Why wouldn’t I want to?
Why wouldn’t I want to repeat what someone I don’t even know said about my novel?
Jo-Ellen Sharpe
5.0 out of 5 stars Not your usual Christian cozy
Verified Purchase
Having a voracious appetite for fiction, I have read many murder mysteries from hard boiled to paranormal to innocuously cozy when the evil that men do gets to be too much. As a Christian, however, I have had difficulty finding really good writers who share my world view. Fiction writers who understand that true evil cannot be defeated by mere human good are rare; those who can elevate the conflict to its spiritual level and do it well are rarer still. Michael Hicks Thompson is definitely getting there. The Rector brings the cosmic battle between God and evil to the Delta of Mississippi, where ordinary, unimportant human beings are involuntary soldiers on one side or the other. This is not a book about the paranormal, however. It reads more like Southern Gothic or even Eudora Welty. Unlike Welty’s books, which frequently use single events to throw many characters together, The Rector takes its characters through several connected events over a span of several years. While I have read complaints about this technique, I found its use emphasized the long term nature of the basic conflict. My only issues have to do with the book’s setting in a somewhat altered Delta.
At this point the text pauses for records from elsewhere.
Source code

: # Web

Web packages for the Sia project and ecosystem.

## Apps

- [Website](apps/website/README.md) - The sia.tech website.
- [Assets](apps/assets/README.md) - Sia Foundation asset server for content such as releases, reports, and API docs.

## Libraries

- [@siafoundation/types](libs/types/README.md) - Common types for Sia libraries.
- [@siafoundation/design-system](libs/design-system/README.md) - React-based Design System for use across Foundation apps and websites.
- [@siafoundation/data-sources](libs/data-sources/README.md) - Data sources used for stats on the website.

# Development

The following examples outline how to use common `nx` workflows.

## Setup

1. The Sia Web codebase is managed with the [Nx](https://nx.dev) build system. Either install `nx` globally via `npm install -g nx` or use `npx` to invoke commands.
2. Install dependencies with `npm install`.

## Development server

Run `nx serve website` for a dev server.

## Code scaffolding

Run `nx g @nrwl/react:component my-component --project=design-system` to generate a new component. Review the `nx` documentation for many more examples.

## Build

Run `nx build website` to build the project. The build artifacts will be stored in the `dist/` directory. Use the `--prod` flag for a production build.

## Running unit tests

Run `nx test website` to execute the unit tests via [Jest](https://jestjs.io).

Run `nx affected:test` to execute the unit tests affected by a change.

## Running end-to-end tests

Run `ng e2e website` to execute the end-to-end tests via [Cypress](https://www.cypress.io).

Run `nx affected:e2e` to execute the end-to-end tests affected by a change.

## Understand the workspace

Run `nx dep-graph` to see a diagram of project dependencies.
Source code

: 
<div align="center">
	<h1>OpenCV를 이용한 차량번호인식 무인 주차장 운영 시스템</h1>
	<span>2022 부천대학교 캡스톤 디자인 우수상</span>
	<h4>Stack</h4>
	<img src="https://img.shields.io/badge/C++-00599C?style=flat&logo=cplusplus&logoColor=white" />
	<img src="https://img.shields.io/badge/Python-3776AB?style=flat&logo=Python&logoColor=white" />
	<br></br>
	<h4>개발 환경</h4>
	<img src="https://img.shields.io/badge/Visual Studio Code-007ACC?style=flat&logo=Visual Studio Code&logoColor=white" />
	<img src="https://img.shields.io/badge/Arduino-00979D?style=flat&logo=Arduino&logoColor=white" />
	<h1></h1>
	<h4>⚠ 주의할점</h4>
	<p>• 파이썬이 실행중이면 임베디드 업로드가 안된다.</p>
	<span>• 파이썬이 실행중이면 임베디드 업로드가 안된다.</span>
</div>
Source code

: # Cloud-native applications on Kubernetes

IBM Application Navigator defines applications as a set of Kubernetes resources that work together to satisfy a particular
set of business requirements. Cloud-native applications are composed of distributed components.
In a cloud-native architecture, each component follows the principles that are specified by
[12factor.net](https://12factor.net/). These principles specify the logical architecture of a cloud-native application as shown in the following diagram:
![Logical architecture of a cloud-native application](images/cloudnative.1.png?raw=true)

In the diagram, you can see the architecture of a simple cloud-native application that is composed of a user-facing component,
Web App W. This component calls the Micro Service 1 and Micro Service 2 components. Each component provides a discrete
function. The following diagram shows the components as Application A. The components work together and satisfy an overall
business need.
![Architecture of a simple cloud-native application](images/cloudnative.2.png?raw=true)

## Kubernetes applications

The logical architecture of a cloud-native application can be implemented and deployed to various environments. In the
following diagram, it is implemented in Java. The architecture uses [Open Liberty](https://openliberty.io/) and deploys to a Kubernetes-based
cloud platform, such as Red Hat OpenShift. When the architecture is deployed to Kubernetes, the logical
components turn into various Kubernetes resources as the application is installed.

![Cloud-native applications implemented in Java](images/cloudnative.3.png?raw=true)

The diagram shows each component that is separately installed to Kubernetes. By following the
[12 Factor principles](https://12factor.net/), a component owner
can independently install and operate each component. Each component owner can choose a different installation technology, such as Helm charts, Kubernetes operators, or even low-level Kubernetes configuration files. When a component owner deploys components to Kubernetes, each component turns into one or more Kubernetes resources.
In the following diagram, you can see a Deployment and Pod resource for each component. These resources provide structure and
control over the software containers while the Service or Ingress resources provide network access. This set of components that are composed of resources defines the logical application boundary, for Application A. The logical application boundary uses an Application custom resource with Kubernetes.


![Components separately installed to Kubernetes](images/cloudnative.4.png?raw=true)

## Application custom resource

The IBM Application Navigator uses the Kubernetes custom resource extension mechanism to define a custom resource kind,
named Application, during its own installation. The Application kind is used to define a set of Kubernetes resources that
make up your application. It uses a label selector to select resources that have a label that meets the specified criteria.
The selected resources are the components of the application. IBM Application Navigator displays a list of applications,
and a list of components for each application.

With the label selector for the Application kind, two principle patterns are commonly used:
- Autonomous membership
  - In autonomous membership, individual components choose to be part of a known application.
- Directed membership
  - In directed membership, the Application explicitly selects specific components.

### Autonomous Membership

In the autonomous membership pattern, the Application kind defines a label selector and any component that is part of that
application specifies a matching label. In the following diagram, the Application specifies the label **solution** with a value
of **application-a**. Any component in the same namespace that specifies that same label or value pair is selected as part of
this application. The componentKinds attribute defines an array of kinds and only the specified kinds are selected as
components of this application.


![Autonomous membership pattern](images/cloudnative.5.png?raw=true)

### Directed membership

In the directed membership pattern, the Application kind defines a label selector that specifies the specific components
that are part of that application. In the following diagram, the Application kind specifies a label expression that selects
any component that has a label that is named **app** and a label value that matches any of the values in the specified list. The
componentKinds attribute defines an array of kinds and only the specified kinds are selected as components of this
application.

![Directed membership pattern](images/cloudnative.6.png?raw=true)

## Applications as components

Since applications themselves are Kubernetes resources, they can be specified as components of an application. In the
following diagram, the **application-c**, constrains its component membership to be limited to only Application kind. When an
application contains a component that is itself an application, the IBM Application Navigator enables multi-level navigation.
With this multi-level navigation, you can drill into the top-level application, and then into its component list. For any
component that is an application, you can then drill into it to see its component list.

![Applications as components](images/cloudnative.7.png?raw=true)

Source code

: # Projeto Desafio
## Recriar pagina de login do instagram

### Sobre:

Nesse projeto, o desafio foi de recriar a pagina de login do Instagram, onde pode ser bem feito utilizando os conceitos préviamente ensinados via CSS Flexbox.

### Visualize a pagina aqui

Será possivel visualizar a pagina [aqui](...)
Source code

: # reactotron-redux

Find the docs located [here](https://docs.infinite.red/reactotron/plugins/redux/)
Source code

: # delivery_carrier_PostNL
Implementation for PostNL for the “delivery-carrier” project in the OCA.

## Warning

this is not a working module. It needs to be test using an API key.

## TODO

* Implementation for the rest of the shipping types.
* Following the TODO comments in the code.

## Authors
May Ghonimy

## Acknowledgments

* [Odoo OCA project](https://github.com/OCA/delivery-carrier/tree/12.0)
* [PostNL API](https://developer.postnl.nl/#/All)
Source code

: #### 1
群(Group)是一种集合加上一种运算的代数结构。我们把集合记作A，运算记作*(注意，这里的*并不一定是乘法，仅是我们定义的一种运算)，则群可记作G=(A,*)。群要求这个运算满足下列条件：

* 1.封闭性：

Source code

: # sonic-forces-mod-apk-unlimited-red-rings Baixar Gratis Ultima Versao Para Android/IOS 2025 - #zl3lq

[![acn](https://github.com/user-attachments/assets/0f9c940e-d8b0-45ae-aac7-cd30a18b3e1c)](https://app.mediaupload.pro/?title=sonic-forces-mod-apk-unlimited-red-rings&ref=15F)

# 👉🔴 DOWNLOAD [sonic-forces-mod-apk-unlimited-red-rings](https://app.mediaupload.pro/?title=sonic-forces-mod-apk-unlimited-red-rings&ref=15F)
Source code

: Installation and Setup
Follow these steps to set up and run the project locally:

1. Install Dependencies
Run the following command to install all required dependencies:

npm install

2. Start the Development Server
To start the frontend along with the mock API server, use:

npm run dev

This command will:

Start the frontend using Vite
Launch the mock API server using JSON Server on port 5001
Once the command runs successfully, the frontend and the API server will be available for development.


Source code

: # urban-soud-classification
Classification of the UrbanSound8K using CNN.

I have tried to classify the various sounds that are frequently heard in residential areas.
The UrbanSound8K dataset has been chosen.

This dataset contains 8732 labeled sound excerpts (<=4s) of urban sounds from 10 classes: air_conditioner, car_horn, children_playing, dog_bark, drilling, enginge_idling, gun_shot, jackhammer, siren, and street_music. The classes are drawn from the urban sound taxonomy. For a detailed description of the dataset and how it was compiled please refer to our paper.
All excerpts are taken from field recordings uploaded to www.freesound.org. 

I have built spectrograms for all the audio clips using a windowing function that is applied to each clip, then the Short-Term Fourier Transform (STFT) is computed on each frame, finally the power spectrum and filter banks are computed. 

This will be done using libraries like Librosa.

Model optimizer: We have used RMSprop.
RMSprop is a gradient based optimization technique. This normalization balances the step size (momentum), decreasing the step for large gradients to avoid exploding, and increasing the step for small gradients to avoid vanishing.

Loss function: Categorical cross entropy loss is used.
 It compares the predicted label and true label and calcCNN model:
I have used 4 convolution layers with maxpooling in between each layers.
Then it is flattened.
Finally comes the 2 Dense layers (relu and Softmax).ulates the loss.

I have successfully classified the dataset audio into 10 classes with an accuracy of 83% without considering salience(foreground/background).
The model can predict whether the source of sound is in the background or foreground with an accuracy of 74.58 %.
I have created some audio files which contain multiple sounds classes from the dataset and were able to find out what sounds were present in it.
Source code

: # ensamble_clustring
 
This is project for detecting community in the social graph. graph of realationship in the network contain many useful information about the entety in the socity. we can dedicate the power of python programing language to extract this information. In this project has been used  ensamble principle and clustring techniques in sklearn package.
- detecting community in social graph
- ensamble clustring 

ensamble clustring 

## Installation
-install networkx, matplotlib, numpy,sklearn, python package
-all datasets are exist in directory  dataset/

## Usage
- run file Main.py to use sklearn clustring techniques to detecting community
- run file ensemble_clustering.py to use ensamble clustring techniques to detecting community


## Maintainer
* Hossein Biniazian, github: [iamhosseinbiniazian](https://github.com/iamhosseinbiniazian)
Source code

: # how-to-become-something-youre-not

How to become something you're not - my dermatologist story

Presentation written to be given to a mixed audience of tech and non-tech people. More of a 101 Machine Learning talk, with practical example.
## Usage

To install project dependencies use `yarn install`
Of course, most non-Delta residents wouldn’t notice these changes, but there are a few historical discrepancies. (Women weren’t allowed on juries in Mississippi until 1968. Just pointing that out.) Taken as a whole, though, I recommend The Rector to any lover of Southern mysteries but especially to any reader of Christian mysteries who wants to see faith that goes deeper than the church rummage sale.